A Batalha de Verdun (1916) e a Batalha do Somme (1916) se tornaram símbolos da brutalidade e da futilidade desse período. "A guerra havia se tornado uma máquina de moer carne humana", escreveu o historiador Eric Hobsbawm (1995, p. 35).
Além disso, o uso de armas químicas, como o gás mostarda, e o avanço de tecnologias mortíferas como metralhadoras e lança-chamas transformaram os combates em massacres.
A historiadora Margaret MacMillan observa: "A guerra havia ultrapassado a lógica. Ela persistia porque ninguém queria assumir a responsabilidade pela derrota, ainda que isso significasse matar mais milhares" (MACMILLAN, 2014, p. 211).
Terceira fase (1917): A crise interna e a entrada dos Estados Unidos
Em 1917, o cenário mudou radicalmente. Internamente, muitos países estavam à beira do colapso. Na Rússia, a insatisfação com a guerra levou à queda do czar Nicolau II e à Revolução Bolchevique. Com a assinatura do Tratado de Brest-Litovsk, os soviéticos deixaram a guerra.
No mesmo ano, os Estados Unidos romperam sua neutralidade e declararam guerra à Alemanha, após ataques a navios civis por submarinos alemães e a descoberta do Telegrama Zimmermann, que sugeria uma aliança entre Alemanha e México contra os EUA.
Para Christopher Clark, “a entrada dos americanos não apenas trouxe soldados e suprimentos, mas também uma nova visão moral e política sobre o mundo pós-guerra” (CLARK, 2013, p. 460).
A entrada dos EUA reequilibrou o poder militar e deu esperança às potências da Tríplice Entente. Porém, os soldados continuavam morrendo aos milhares, e os civis sofriam com escassez, censura e repressão.
Quarta fase (1918): O colapso dos impérios e o fim do conflito
Em 1918, a guerra chegou ao fim, mas não por uma vitória esmagadora, e sim pelo colapso interno das Potências Centrais. O Império Austro-Húngaro e o Império Otomano estavam desintegrando-se. A Alemanha, ainda tentando uma ofensiva final no ocidente, foi contida e começou a enfrentar greves, fome e rebeliões em casa.
O historiador Richard J. Evans afirma: "O fim da guerra foi menos uma vitória dos Aliados do que o colapso simultâneo de estruturas imperiais que já estavam fragilizadas" (EVANS, 2009, p. 127).

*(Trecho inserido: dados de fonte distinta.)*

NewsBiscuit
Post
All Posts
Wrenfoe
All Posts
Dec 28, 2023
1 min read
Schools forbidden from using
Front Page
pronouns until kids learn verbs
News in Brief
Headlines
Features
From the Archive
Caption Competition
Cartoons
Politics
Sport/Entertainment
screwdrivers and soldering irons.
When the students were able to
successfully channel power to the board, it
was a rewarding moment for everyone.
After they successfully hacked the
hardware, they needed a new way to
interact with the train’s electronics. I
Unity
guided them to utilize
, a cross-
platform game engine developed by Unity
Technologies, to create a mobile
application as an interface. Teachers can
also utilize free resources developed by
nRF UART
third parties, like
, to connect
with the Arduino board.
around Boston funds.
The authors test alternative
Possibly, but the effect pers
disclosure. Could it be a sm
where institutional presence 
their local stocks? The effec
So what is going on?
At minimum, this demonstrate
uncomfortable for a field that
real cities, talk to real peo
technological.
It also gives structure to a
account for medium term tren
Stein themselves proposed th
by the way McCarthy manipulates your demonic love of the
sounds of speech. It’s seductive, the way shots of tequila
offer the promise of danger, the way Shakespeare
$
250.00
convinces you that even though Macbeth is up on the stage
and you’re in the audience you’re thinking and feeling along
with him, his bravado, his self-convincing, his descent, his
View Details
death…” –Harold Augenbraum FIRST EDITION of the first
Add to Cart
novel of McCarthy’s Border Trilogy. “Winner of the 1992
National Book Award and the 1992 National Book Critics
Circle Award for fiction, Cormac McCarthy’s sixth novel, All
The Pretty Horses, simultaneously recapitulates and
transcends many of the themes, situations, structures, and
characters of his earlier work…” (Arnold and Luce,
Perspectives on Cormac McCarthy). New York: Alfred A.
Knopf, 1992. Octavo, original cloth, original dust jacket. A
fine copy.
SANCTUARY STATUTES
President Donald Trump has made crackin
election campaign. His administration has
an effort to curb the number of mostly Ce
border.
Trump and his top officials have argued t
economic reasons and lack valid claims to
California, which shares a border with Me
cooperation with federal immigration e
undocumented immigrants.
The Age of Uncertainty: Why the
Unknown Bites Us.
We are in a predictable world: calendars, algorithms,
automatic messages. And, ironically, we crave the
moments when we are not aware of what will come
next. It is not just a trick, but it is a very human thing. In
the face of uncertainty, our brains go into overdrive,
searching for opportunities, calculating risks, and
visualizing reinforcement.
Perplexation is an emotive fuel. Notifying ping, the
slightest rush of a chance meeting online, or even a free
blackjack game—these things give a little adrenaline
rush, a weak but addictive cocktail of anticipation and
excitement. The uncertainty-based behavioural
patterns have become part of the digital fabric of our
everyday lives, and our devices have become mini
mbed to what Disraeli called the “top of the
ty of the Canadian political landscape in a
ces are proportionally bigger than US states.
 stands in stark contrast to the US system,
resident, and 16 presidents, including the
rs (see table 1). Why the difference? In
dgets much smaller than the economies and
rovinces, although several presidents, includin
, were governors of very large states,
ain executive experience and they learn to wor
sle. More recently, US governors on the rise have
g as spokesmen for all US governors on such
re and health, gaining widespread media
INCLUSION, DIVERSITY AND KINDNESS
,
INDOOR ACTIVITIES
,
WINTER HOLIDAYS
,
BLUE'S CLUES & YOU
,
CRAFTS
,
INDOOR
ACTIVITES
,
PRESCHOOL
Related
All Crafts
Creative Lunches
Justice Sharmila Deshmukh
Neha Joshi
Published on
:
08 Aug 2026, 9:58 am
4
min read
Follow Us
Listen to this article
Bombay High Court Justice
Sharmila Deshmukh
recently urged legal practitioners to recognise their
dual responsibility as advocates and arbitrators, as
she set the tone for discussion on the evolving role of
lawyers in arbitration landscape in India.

No dia 11 de novembro de 1918, o armistício foi assinado. A guerra havia acabado, mas o mundo que existia antes dela também. Mais de 16 milhões de mortos, dezenas de milhões de feridos e um continente inteiro traumatizado.
Conclusão
A Primeira Guerra Mundial não foi um evento uniforme. Cada fase expôs uma faceta diferente do colapso de um sistema que acreditava no progresso, na razão e na ordem. No fim, a guerra não apenas destruiu cidades e nações, mas também esperanças e certezas.
Para Stéphane Audoin-Rouzeau, “a guerra não terminou em 1918: ela continuou em cada viúva, em cada órfão, em cada ruína, em cada silêncio” (AUDOIN-ROUZEAU, 2008, p. 287).
E como conclui Martin Gilbert, “o legado da Primeira Guerra foi uma herança de amargura, nacionalismo ferido e sede de revanche que preparou o terreno para uma nova tragédia global” (GILBERT, 2004, p. 512).
Referências
CLARK, Christopher. Os Sonâmbulos: como a Europa foi à guerra em 1914. São Paulo: Companhia das Letras, 2013.
EVANS, Richard J. A busca pela vingança: A Europa na era das guerras, 1815–1914. São Paulo: Planeta, 2009.
GILBERT, Martin. A Primeira Guerra Mundial: Uma história completa. São Paulo: Planeta, 2004.
HOBSBAWM, Eric J. A Era dos Extremos: O breve século XX (1914-1991). São Paulo: Companhia das Letras, 1995.
MACMILLAN, Margaret. A Guerra que acabou com a paz: O caminho para 1914. Rio de Janeiro: Zahar, 2014.
AUDOIN-ROUZEAU, Stéphane. 14-18: Entender a Grande Guerra. São Paulo: Contexto, 2008.